WHAT YOU HAVE TO DO:
Count the lines in the records below that contain the word "Ulrich", and give that figure alone.

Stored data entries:
- - - - -

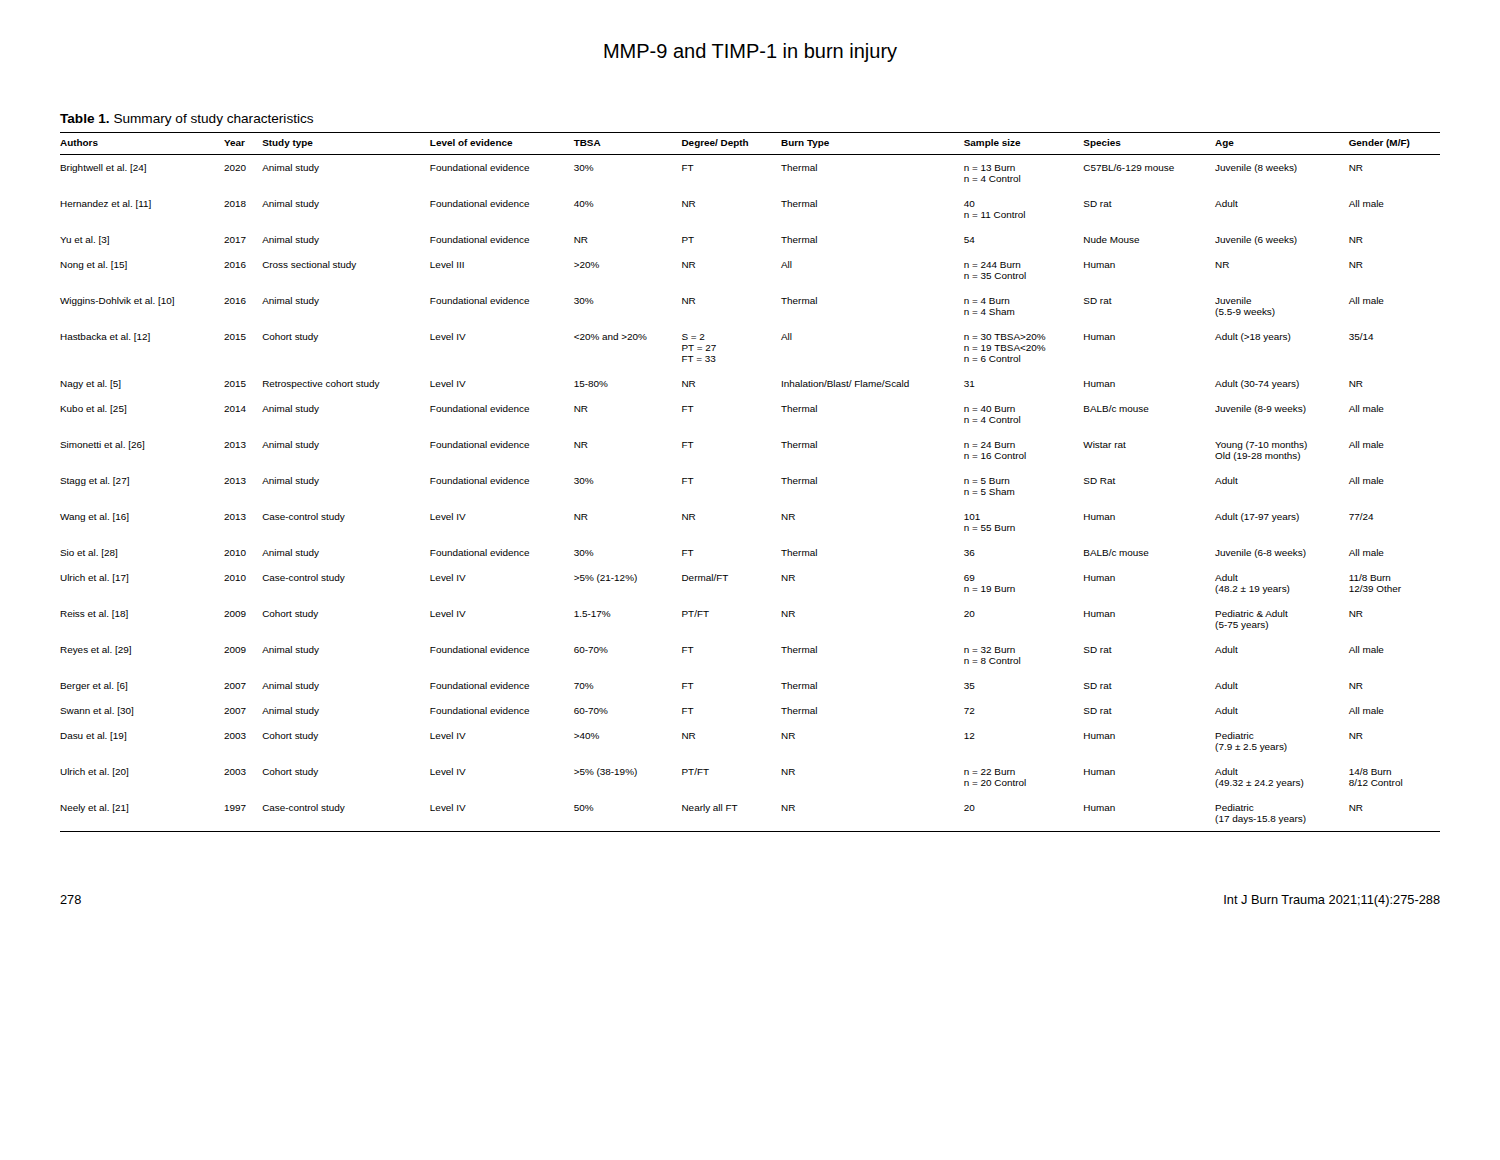MMP-9 and TIMP-1 in burn injury
Table 1. Summary of study characteristics
| Authors | Year | Study type | Level of evidence | TBSA | Degree/ Depth | Burn Type | Sample size | Species | Age | Gender (M/F) |
| --- | --- | --- | --- | --- | --- | --- | --- | --- | --- | --- |
| Brightwell et al. [24] | 2020 | Animal study | Foundational evidence | 30% | FT | Thermal | n = 13 Burn n = 4 Control | C57BL/6-129 mouse | Juvenile (8 weeks) | NR |
| Hernandez et al. [11] | 2018 | Animal study | Foundational evidence | 40% | NR | Thermal | 40 n = 11 Control | SD rat | Adult | All male |
| Yu et al. [3] | 2017 | Animal study | Foundational evidence | NR | PT | Thermal | 54 | Nude Mouse | Juvenile (6 weeks) | NR |
| Nong et al. [15] | 2016 | Cross sectional study | Level III | >20% | NR | All | n = 244 Burn n = 35 Control | Human | NR | NR |
| Wiggins-Dohlvik et al. [10] | 2016 | Animal study | Foundational evidence | 30% | NR | Thermal | n = 4 Burn n = 4 Sham | SD rat | Juvenile (5.5-9 weeks) | All male |
| Hastbacka et al. [12] | 2015 | Cohort study | Level IV | <20% and >20% | S = 2 PT = 27 FT = 33 | All | n = 30 TBSA>20% n = 19 TBSA<20% n = 6 Control | Human | Adult (>18 years) | 35/14 |
| Nagy et al. [5] | 2015 | Retrospective cohort study | Level IV | 15-80% | NR | Inhalation/Blast/ Flame/Scald | 31 | Human | Adult (30-74 years) | NR |
| Kubo et al. [25] | 2014 | Animal study | Foundational evidence | NR | FT | Thermal | n = 40 Burn n = 4 Control | BALB/c mouse | Juvenile (8-9 weeks) | All male |
| Simonetti et al. [26] | 2013 | Animal study | Foundational evidence | NR | FT | Thermal | n = 24 Burn n = 16 Control | Wistar rat | Young (7-10 months) Old (19-28 months) | All male |
| Stagg et al. [27] | 2013 | Animal study | Foundational evidence | 30% | FT | Thermal | n = 5 Burn n = 5 Sham | SD Rat | Adult | All male |
| Wang et al. [16] | 2013 | Case-control study | Level IV | NR | NR | NR | 101 n = 55 Burn | Human | Adult (17-97 years) | 77/24 |
| Sio et al. [28] | 2010 | Animal study | Foundational evidence | 30% | FT | Thermal | 36 | BALB/c mouse | Juvenile (6-8 weeks) | All male |
| Ulrich et al. [17] | 2010 | Case-control study | Level IV | >5% (21-12%) | Dermal/FT | NR | 69 n = 19 Burn | Human | Adult (48.2 ± 19 years) | 11/8 Burn 12/39 Other |
| Reiss et al. [18] | 2009 | Cohort study | Level IV | 1.5-17% | PT/FT | NR | 20 | Human | Pediatric & Adult (5-75 years) | NR |
| Reyes et al. [29] | 2009 | Animal study | Foundational evidence | 60-70% | FT | Thermal | n = 32 Burn n = 8 Control | SD rat | Adult | All male |
| Berger et al. [6] | 2007 | Animal study | Foundational evidence | 70% | FT | Thermal | 35 | SD rat | Adult | NR |
| Swann et al. [30] | 2007 | Animal study | Foundational evidence | 60-70% | FT | Thermal | 72 | SD rat | Adult | All male |
| Dasu et al. [19] | 2003 | Cohort study | Level IV | >40% | NR | NR | 12 | Human | Pediatric (7.9 ± 2.5 years) | NR |
| Ulrich et al. [20] | 2003 | Cohort study | Level IV | >5% (38-19%) | PT/FT | NR | n = 22 Burn n = 20 Control | Human | Adult (49.32 ± 24.2 years) | 14/8 Burn 8/12 Control |
| Neely et al. [21] | 1997 | Case-control study | Level IV | 50% | Nearly all FT | NR | 20 | Human | Pediatric (17 days-15.8 years) | NR |
278 Int J Burn Trauma 2021;11(4):275-288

- - - - -

EXERCISE SOLUTION:
2